# shuttering, shutting off, any concrete fix yet?



## n_hall (Feb 4, 2008)

it's started last week when it shut off twice on the way to school. then it started to "shutter" and act like it wasn't getting any gas. it might kick back in or it might not. it seems to be a common problem with maximas around this year. if it helps lately i've been having trouble with my battery dying and my fuel pump is running after my car is turned off for maybe 30 seconds. one of my valves has no vacuum, but i'll get back to you on that. it also seems to be idling low and rough, sorry i can't tell you what it's at my tach is broken. thank you for any help you may offer.

92 maxima se 5spd


----------



## internetautomart (Mar 8, 2004)

check your coilpacks for cracks.


----------



## MyGreenMax94 (Dec 17, 2005)

internetautomart said:


> check your coilpacks for cracks.


I came here to post this..


----------



## internetautomart (Mar 8, 2004)

u be 2 slow


----------



## MyGreenMax94 (Dec 17, 2005)

internetautomart said:


> u be 2 slow


I told you i lost my password dammit!!!11!11!one!:loser:


----------



## internetautomart (Mar 8, 2004)

MyGreenMax94 said:


> I told you i lost my password dammit!!!11!11!one!:loser:


firefox with password save FTW noob


----------



## MyGreenMax94 (Dec 17, 2005)

internetautomart said:


> firefox with password save FTW noob


Not after a reformat..:balls:


----------



## internetautomart (Mar 8, 2004)

in all my years, I've only had to reformat my computers like 3 times and those were win95 or when I did an upgrade and I only had a full version/ new OS (i.e. Linux)


----------



## n_hall (Feb 4, 2008)

this all seemed to have happened after fixing an exhaust leek. would that have anything to do with it? and my car idles at 800rpm, it worked for a day. and can this be related to the cold in any way? it seems that the colder it gets outside the worse my car is, and the opposite.


----------



## internetautomart (Mar 8, 2004)

n_hall said:


> this all seemed to have happened after fixing an exhaust leek. would that have anything to do with it? and my car idles at 800rpm, it worked for a day. and can this be related to the cold in any way? it seems that the colder it gets outside the worse my car is, and the opposite.

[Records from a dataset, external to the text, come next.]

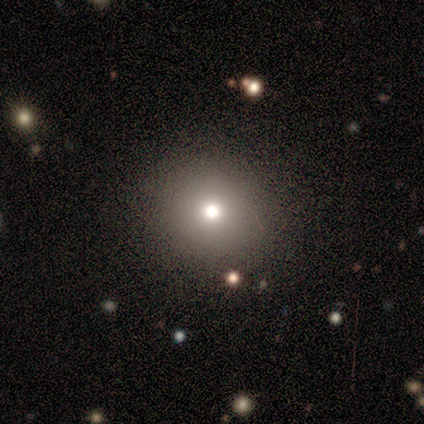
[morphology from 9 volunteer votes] Overall: smooth (56%; featured or disk 22%). How rounded: round (100%). Merging: none (86%).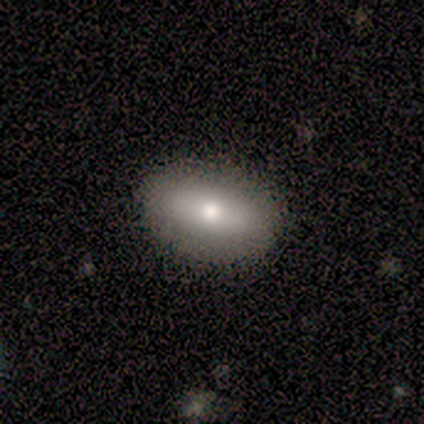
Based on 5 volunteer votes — A featured or disk galaxy (60%) with a strong bar (33%, tied with weak and no), no spiral arms (100%) and a moderate central bulge (67%). Merging: none (60%).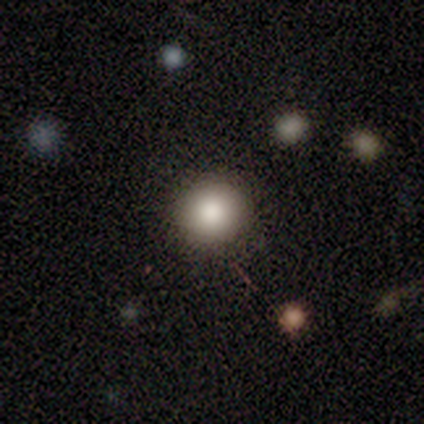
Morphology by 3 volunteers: Smooth or featured: smooth — 67% (star or artifact — 33%)
How rounded: round — 100%
Merging: none — 100%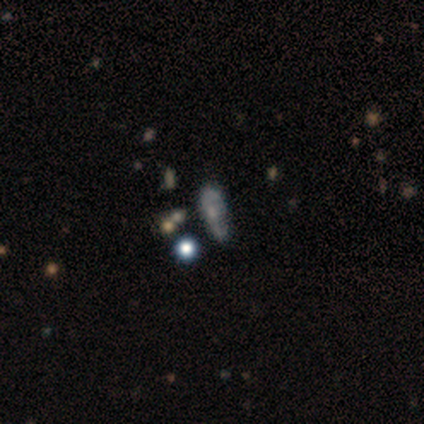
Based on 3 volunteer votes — smooth_or_featured: smooth (p=0.67) [alt: featured or disk p=0.33]
how_rounded: in between (p=1.00)
merging: none (p=0.33) [tied with: minor disturbance p=0.33, merger p=0.33]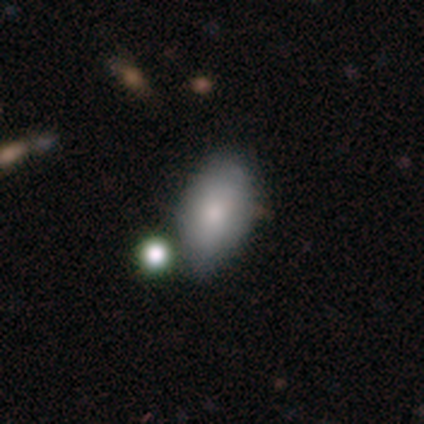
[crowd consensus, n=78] Smooth or featured?
  - smooth: 82% *
  - featured or disk: 13%
  - star or artifact: 5%
How rounded?
  - in between: 92% *
  - round: 5%
  - cigar-shaped: 3%
Merging?
  - none: 28% *
  - minor disturbance: 18%
  - merger: 16%
  - major disturbance: 3%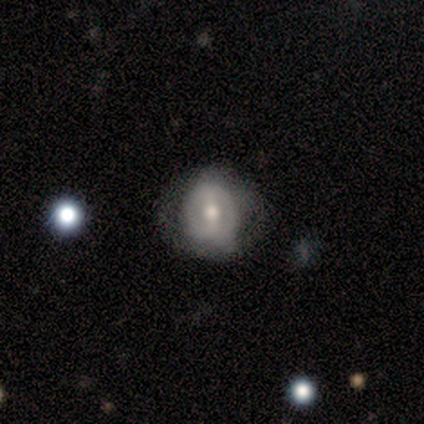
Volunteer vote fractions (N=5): Smooth or featured? smooth (60%)
How rounded? round (100%)
Merging? minor disturbance (60%)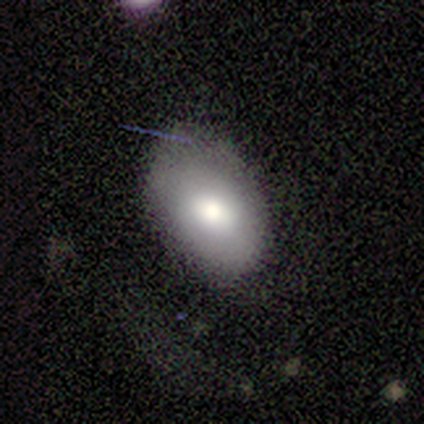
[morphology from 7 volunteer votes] type=smooth (71%); roundness=in between (80%); merging=minor disturbance (50%).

maybe they screwed up a wire for the o2 sensor.


----------



## n_hall (Feb 4, 2008)

i haven't checked the O2 sensor yet. but today was one of the first days that it's been almost 40 degrees outside and my car ran perfectly. could the cold be freezing something or cloging a hose?


----------



## internetautomart (Mar 8, 2004)

anything is possible


----------



## n_hall (Feb 4, 2008)

today is was in the 20's and my car was acting up again. i'm pretty sure it's the cold that's doing this to it.


----------



## internetautomart (Mar 8, 2004)

did you check your coil packs?
if yes then REPLACE (don't bother checking) your coolant temp sensor


----------



## n_hall (Feb 4, 2008)

it's too cold to do anything to my car right now. my friend did bring up that my coolant might be freezing because of a bad coolant/water ratio and the water is making a slush or even ice.


----------



## n_hall (Feb 4, 2008)

would a broken tps make it do this?


----------



## internetautomart (Mar 8, 2004)

not likely.


----------



## n_hall (Feb 4, 2008)

it's been in the mid-40's for two days now and it isn't much better. i'm guessing that during the exhaust fix the o2 sensor got knocked into or anything else that you guys might recommend. please give your opinion.


----------



## n_hall (Feb 4, 2008)

i replaced the coolant temp sensor, but it didn't do much. then i tried unplugging the O2 sensor and it idled better but it still shutters. it will only not do it if i accelerate hard. MAF?


----------



## internetautomart (Mar 8, 2004)

if the car idled better when you unplugged the o2, isn't that an indication to you that it is bad.


----------



## n_hall (Feb 4, 2008)

i've replaced both my coolant temp sensor and MAF. what else is there that can be wrong? could a blocked/broken exhaust be causing some of the problems? when i rev it it doesn't sound like it's hitting a rev limiter, it sounds like it's backfiring.


----------